Friday, September 9, 2016

Adventure classics -- The grim tale behind 'Little House'

The Long Winter

by Laura Ingalls Wilder

***
If there was anything Charles Ingalls disliked, it was feeling closed in. But after multiple warnings of an unusually hard winter approaching in late 1880, he moved his family, including young daughter Laura, from their hastily-built shanty on the plains of the Dakota Territory into a house in the nearby town of De Smet.

“It’s a satisfaction to me to be where we’re sure of getting coal and supplies,” says Ingalls (the “Pa” of Laura Ingalls Wilder’s “Little House on the Prairie” series) to his family. “We’ll keep enough coal in the lean-to to outlast any blizzard, and I can always get more from the lumberyard. Living in town, we’re in no danger of running short of any kind of supplies.”

——

Exercise instructions
Copy out the stretch of the post about The Long Winter from "The Long Winter" through "of De Smet.", word for word. The data that follows has no connection to the post about The Long Winter.

——

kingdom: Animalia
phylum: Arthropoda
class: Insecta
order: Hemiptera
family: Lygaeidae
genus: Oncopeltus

——

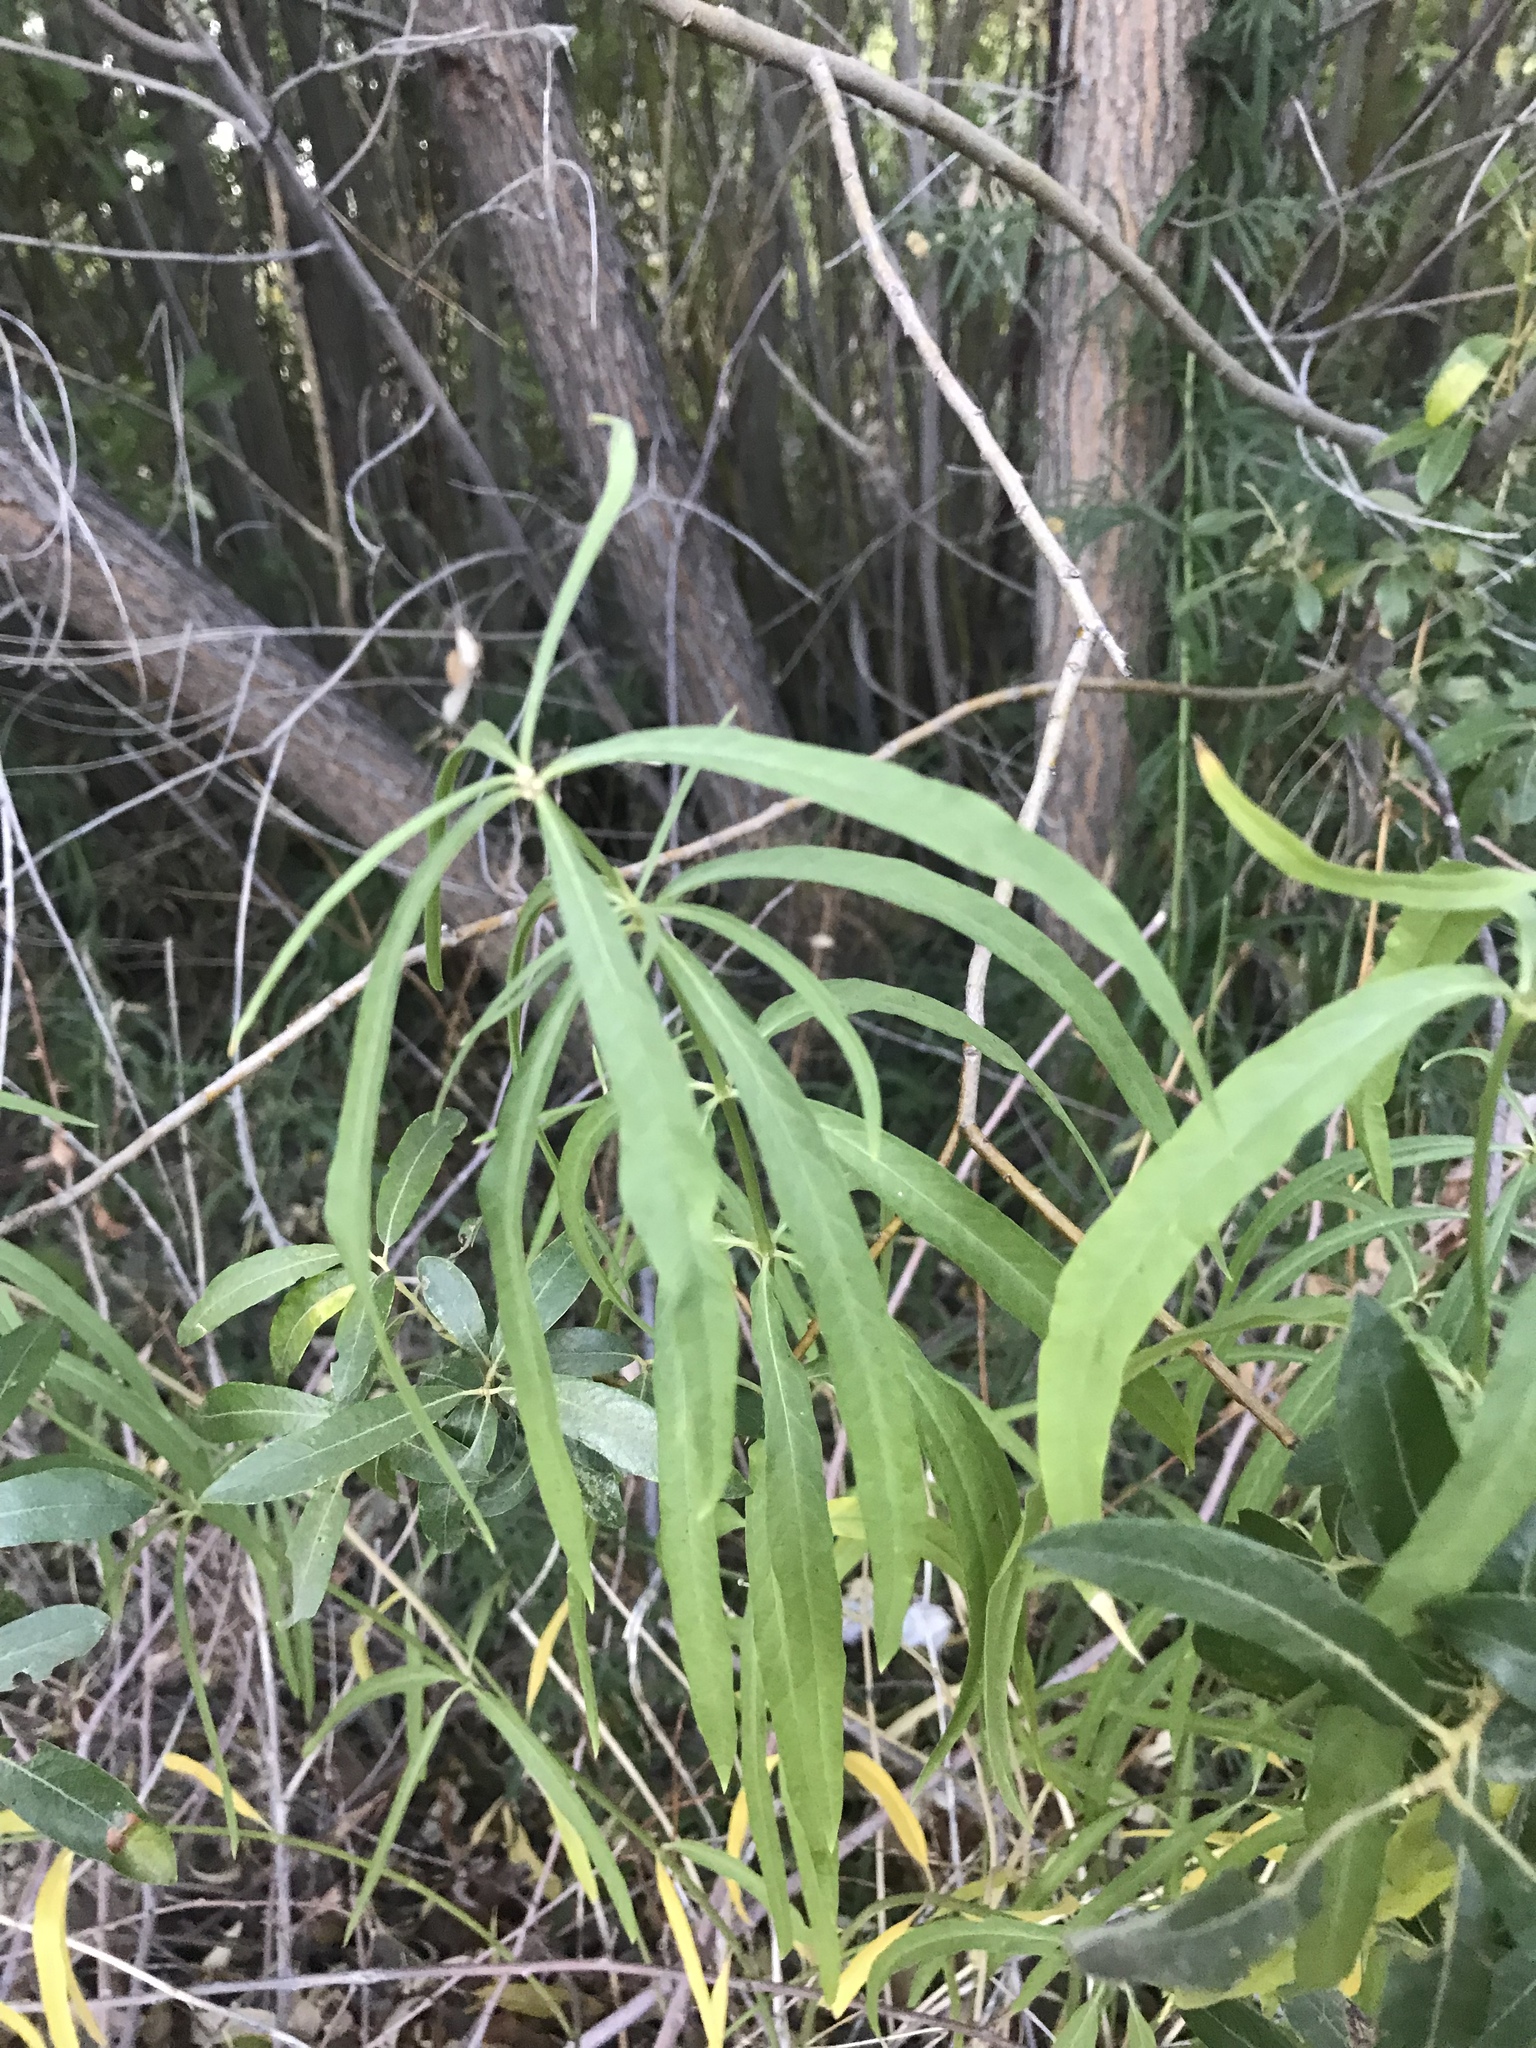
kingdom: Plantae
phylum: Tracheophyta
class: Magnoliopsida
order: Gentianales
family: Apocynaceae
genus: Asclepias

——

Exercise response
The Long Winter

by Laura Ingalls Wilder

***
If there was anything Charles Ingalls disliked, it was feeling closed in. But after multiple warnings of an unusually hard winter approaching in late 1880, he moved his family, including young daughter Laura, from their hastily-built shanty on the plains of the Dakota Territory into a house in the nearby town of De Smet.